Introdução
Em tempos de discussões sobre a redução da jornada de trabalho e os direitos dos trabalhadores, frequentemente nos deparamos com uma lacuna entre a discursividade política e a materialidade concreta da vida de determinados grupos, como os microempreendedores e trabalhadores de plataformas digitais. O Uber, os entregadores de aplicativos e outros microempreendedores personificam um paradoxo do nosso tempo: a retórica do empreendedorismo como sinônimo de liberdade contrasta com a realidade de autoexploração e precariedade. Este texto busca refletir sobre como as narrativas político-econômicas, ao ignorarem essas condições, podem reforçar desigualdades estruturais, especialmente dentro da lógica da sociedade digital, onde até mesmo o ócio é convertido em mercadoria.
O Empreendedor de Si Mesmo e a Nova Escravidão
Byung-Chul Han, em sua análise sobre a sociedade do cansaço, introduz o conceito de “empreendedor de si mesmo”, um sujeito que, acreditando em sua autonomia, submete-se a jornadas exaustivas e demandas incessantes em nome de uma liberdade ilusória. No caso do Brasil, microempreendedores como os motoristas de Uber e entregadores de aplicativos exemplificam essa dinâmica. Formalizados como MEI, são apresentados como "empresários", mas sem direitos trabalhistas básicos. Trabalham frequentemente 12, 14 ou até 18 horas por dia, sem descanso adequado, para garantir uma renda mínima em um mercado que os explora pela lógica da oferta e demanda.
Discursividade e Métricas Desconectadas
O discurso político frequentemente celebra avanços econômicos utilizando métricas superficiais, como o crescimento do número de microempreendedores ou as melhorias sazonais no índice de desemprego. Contudo, essas métricas ignoram a realidade precária desses trabalhadores. No último trimestre do ano, por exemplo, há um aumento temporário de empregos devido às festas de fim de ano, mas grande parte dessas vagas é sazonal e desaparece no início do ano seguinte, reforçando um ciclo de insegurança econômica.
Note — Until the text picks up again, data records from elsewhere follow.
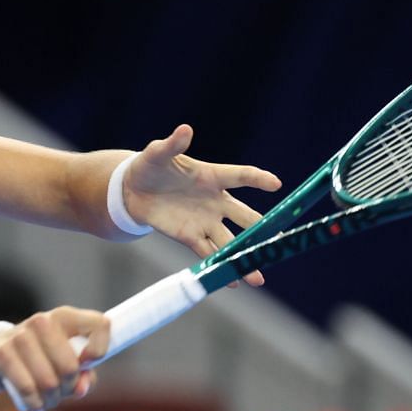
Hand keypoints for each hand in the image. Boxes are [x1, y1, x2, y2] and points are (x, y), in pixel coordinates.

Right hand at [0, 307, 109, 410]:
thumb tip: (80, 389)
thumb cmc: (40, 359)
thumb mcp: (66, 362)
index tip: (86, 364)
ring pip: (49, 382)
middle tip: (62, 391)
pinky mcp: (2, 353)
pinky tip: (35, 404)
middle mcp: (43, 321)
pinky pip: (28, 388)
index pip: (100, 324)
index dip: (100, 349)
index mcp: (65, 317)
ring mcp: (20, 335)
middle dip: (68, 387)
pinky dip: (35, 403)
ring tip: (48, 400)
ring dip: (51, 399)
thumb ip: (83, 376)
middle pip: (71, 367)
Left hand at [122, 124, 281, 286]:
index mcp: (212, 176)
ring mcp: (205, 220)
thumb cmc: (151, 166)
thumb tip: (184, 129)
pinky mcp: (190, 236)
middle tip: (278, 241)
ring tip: (258, 277)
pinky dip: (219, 266)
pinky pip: (208, 253)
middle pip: (244, 216)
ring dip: (244, 257)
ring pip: (230, 241)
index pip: (240, 176)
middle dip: (261, 230)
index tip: (276, 184)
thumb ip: (172, 145)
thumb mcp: (157, 154)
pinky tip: (233, 280)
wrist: (133, 190)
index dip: (257, 179)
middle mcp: (215, 201)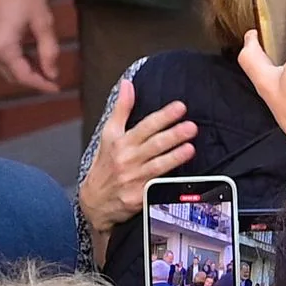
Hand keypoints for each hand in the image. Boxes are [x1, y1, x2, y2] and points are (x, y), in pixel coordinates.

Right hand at [0, 0, 59, 92]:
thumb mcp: (42, 20)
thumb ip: (49, 51)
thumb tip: (53, 74)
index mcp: (2, 48)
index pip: (23, 76)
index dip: (41, 85)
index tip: (57, 87)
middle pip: (10, 75)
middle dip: (31, 79)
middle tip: (51, 78)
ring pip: (1, 67)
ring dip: (20, 70)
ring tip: (41, 67)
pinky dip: (10, 59)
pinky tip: (25, 54)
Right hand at [80, 79, 195, 235]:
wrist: (94, 201)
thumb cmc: (104, 164)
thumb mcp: (109, 134)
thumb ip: (121, 109)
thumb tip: (127, 84)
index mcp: (121, 142)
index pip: (145, 126)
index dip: (163, 116)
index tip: (180, 107)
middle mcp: (127, 159)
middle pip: (154, 145)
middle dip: (173, 135)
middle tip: (191, 126)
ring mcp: (134, 179)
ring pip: (157, 166)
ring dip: (175, 156)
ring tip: (190, 147)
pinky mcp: (139, 197)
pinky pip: (156, 186)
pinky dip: (169, 180)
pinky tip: (183, 175)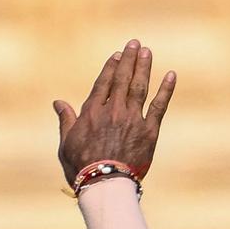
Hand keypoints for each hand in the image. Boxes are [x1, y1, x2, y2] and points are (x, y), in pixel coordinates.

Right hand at [53, 39, 176, 185]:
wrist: (104, 184)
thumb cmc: (81, 167)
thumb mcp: (67, 143)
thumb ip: (66, 120)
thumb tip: (58, 102)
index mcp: (92, 112)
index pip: (103, 83)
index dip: (111, 67)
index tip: (117, 55)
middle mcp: (113, 110)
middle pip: (122, 79)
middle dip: (129, 59)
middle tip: (135, 44)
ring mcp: (132, 119)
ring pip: (140, 87)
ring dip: (144, 68)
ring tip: (147, 52)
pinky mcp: (149, 132)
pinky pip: (159, 106)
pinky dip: (166, 90)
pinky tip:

Além disso, iniciativas como a redução da jornada de trabalho dificilmente beneficiam esses microempreendedores. Motoristas de Uber e entregadores não têm a opção de trabalhar menos dias na semana; sua renda depende de uma disponibilidade constante, muitas vezes em condições adversas.
Ócio Criativo ou Negócio Oculto?
A promessa de um tempo livre para descanso ou criatividade, como defendido por Domenico De Masi em seu conceito de "ócio criativo", esbarra em uma realidade tecnológica na qual o ócio se converte em mais um espaço de exploração. Byung-Chul Han descreve esse fenômeno como a transformação do ócio em “negócio”, pois, ao estarem conectados às plataformas digitais, os indivíduos continuam a gerar dados e metadados, alimentando algoritmos e perpetuando a lógica da exploração. Para os trabalhadores de plataformas, o tempo livre não é uma possibilidade viável; ele é simplesmente inexistente.
O Politicamente Correto e a Reflexão Necessária
Essa análise não busca criticar leis ou propostas que visem melhorar as condições de trabalho. O problema está na desconexão entre a discursividade dessas iniciativas e a materialidade concreta de grupos específicos. O politicamente correto, inserido nessa discursividade, muitas vezes impede uma análise mais profunda e honesta.
Questionar as condições dos microempreendedores não é um ato antipolítico ou antidemocrático, mas um esforço para compreender as contradições de um sistema que os exalta como símbolo de autonomia enquanto os mantém em uma condição de servidão moderna.
Considerações Finais
O microempreendedorismo, especialmente no contexto de plataformas digitais, não oferece a liberdade que promete. Pelo contrário, ele representa uma nova forma de exploração, onde o trabalhador é ao mesmo tempo patrão e escravo de si mesmo. Enquanto o discurso político ignora essas contradições e as plataformas lucram com a precariedade, a realidade desses trabalhadores permanece invisível.
Portanto, qualquer discussão sobre redução de jornadas, tempo livre ou melhoria das condições de trabalho precisa considerar a realidade material dos microempreendedores. Caso contrário, continuaremos reproduzindo narrativas que não alcançam aqueles que mais precisam.
Referências
Han, B.-C. (2015). A Sociedade do Cansaço. Petrópolis: Editora Vozes.
Zuboff, S. (2020). A Era do Capitalismo de Vigilância. Rio de Janeiro: Intrínseca.
De Masi, D. (2000). O Ócio Criativo. Rio de Janeiro: Sextante.
Lasch, C. (1991). A Cultura do Narcisismo. Rio de Janeiro: Imago.